• Work to complete: Count the lines in the entries below that contain the string "Methods", treating uppercase and lowercase as different, and reply with only that number.

__________________________________________________

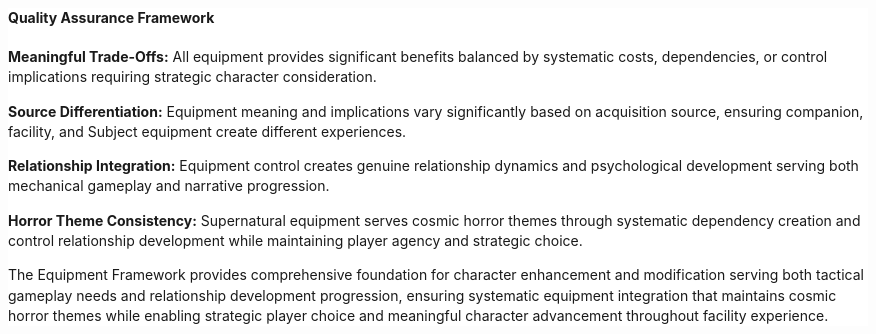 #### Quality Assurance Framework

**Meaningful Trade-Offs:** All equipment provides significant benefits balanced by systematic costs, dependencies, or control implications requiring strategic character consideration.

**Source Differentiation:** Equipment meaning and implications vary significantly based on acquisition source, ensuring companion, facility, and Subject equipment create different experiences.

**Relationship Integration:** Equipment control creates genuine relationship dynamics and psychological development serving both mechanical gameplay and narrative progression.

**Horror Theme Consistency:** Supernatural equipment serves cosmic horror themes through systematic dependency creation and control relationship development while maintaining player agency and strategic choice.

The Equipment Framework provides comprehensive foundation for character enhancement and modification serving both tactical gameplay needs and relationship development progression, ensuring systematic equipment integration that maintains cosmic horror themes while enabling strategic player choice and meaningful character advancement throughout facility experience.
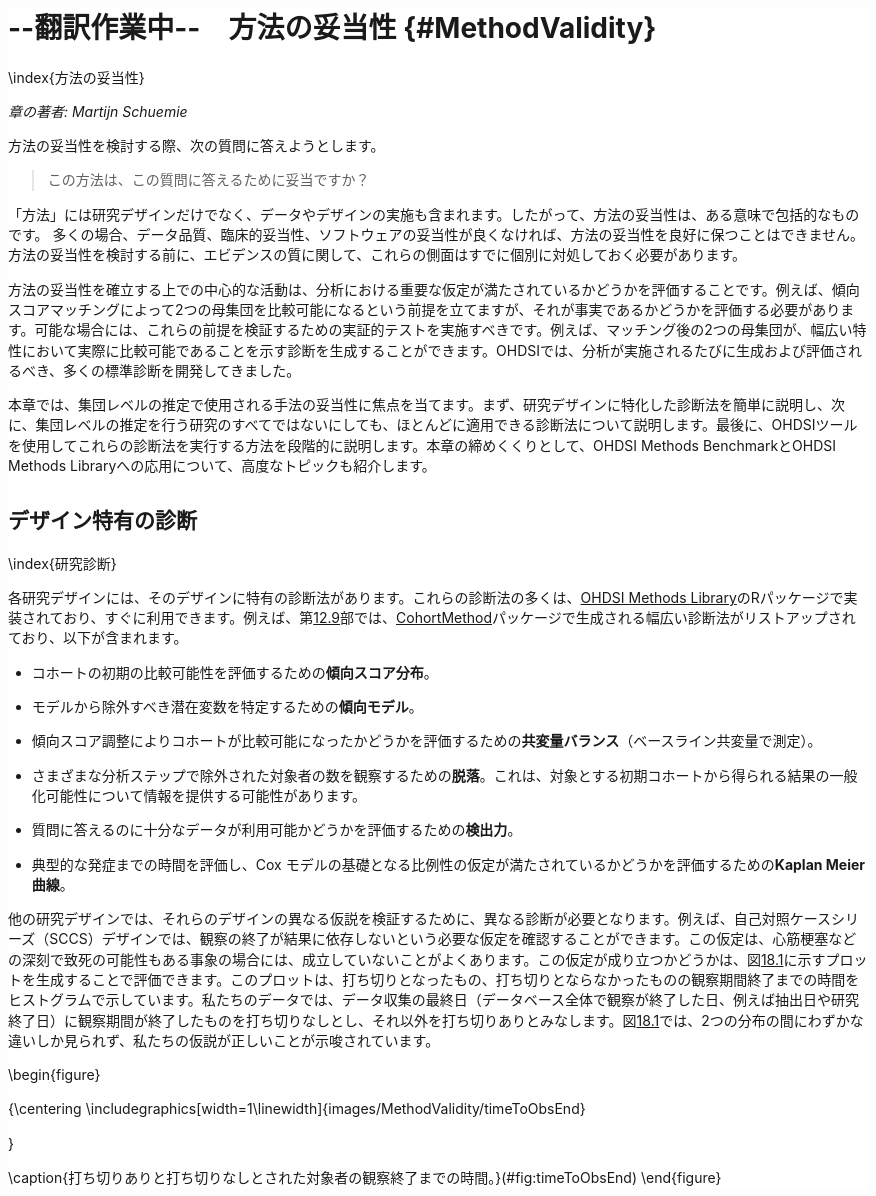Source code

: # --翻訳作業中--　方法の妥当性 {#MethodValidity}

\index{方法の妥当性}

*章の著者: Martijn Schuemie*

方法の妥当性を検討する際、次の質問に答えようとします。

> この方法は、この質問に答えるために妥当ですか？

「方法」には研究デザインだけでなく、データやデザインの実施も含まれます。したがって、方法の妥当性は、ある意味で包括的なものです。 多くの場合、データ品質、臨床的妥当性、ソフトウェアの妥当性が良くなければ、方法の妥当性を良好に保つことはできません。 方法の妥当性を検討する前に、エビデンスの質に関して、これらの側面はすでに個別に対処しておく必要があります。

方法の妥当性を確立する上での中心的な活動は、分析における重要な仮定が満たされているかどうかを評価することです。例えば、傾向スコアマッチングによって2つの母集団を比較可能になるという前提を立てますが、それが事実であるかどうかを評価する必要があります。可能な場合には、これらの前提を検証するための実証的テストを実施すべきです。例えば、マッチング後の2つの母集団が、幅広い特性において実際に比較可能であることを示す診断を生成することができます。OHDSIでは、分析が実施されるたびに生成および評価されるべき、多くの標準診断を開発してきました。

本章では、集団レベルの推定で使用される手法の妥当性に焦点を当てます。まず、研究デザインに特化した診断法を簡単に説明し、次に、集団レベルの推定を行う研究のすべてではないにしても、ほとんどに適用できる診断法について説明します。最後に、OHDSIツールを使用してこれらの診断法を実行する方法を段階的に説明します。本章の締めくくりとして、OHDSI Methods BenchmarkとOHDSI Methods Libraryへの応用について、高度なトピックも紹介します。

## デザイン特有の診断

\index{研究診断}

各研究デザインには、そのデザインに特有の診断法があります。これらの診断法の多くは、[OHDSI Methods Library](https://ohdsi.github.io/MethodsLibrary/)のRパッケージで実装されており、すぐに利用できます。例えば、第[12.9](https://ohdsi.github.io/TheBookOfOhdsi/PopulationLevelEstimation.html#studyOutputs)部では、[CohortMethod](https://ohdsi.github.io/CohortMethod/)パッケージで生成される幅広い診断法がリストアップされており、以下が含まれます。

-   コホートの初期の比較可能性を評価するための**傾向スコア分布**。

-   モデルから除外すべき潜在変数を特定するための**傾向モデル**。

-   傾向スコア調整によりコホートが比較可能になったかどうかを評価するための**共変量バランス**（ベースライン共変量で測定）。

-   さまざまな分析ステップで除外された対象者の数を観察するための**脱落**。これは、対象とする初期コホートから得られる結果の一般化可能性について情報を提供する可能性があります。

-   質問に答えるのに十分なデータが利用可能かどうかを評価するための**検出力**。

-   典型的な発症までの時間を評価し、Cox モデルの基礎となる比例性の仮定が満たされているかどうかを評価するための**Kaplan Meier 曲線**。

他の研究デザインでは、それらのデザインの異なる仮説を検証するために、異なる診断が必要となります。例えば、自己対照ケースシリーズ（SCCS）デザインでは、観察の終了が結果に依存しないという必要な仮定を確認することができます。この仮定は、心筋梗塞などの深刻で致死の可能性もある事象の場合には、成立していないことがよくあります。この仮定が成り立つかどうかは、図[18.1](https://ohdsi.github.io/TheBookOfOhdsi/MethodValidity.html#fig:timeToObsEnd)に示すプロットを生成することで評価できます。このプロットは、打ち切りとなったもの、打ち切りとならなかったものの観察期間終了までの時間をヒストグラムで示しています。私たちのデータでは、データ収集の最終日（データベース全体で観察が終了した日、例えば抽出日や研究終了日）に観察期間が終了したものを打ち切りなしとし、それ以外を打ち切りありとみなします。図[18.1](https://ohdsi.github.io/TheBookOfOhdsi/MethodValidity.html#fig:timeToObsEnd)では、2つの分布の間にわずかな違いしか見られず、私たちの仮説が正しいことが示唆されています。

\begin{figure}

{\centering \includegraphics[width=1\linewidth]{images/MethodValidity/timeToObsEnd} 

}

\caption{打ち切りありと打ち切りなしとされた対象者の観察終了までの時間。}(\#fig:timeToObsEnd)
\end{figure}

__________________________________________________

• Written response: 2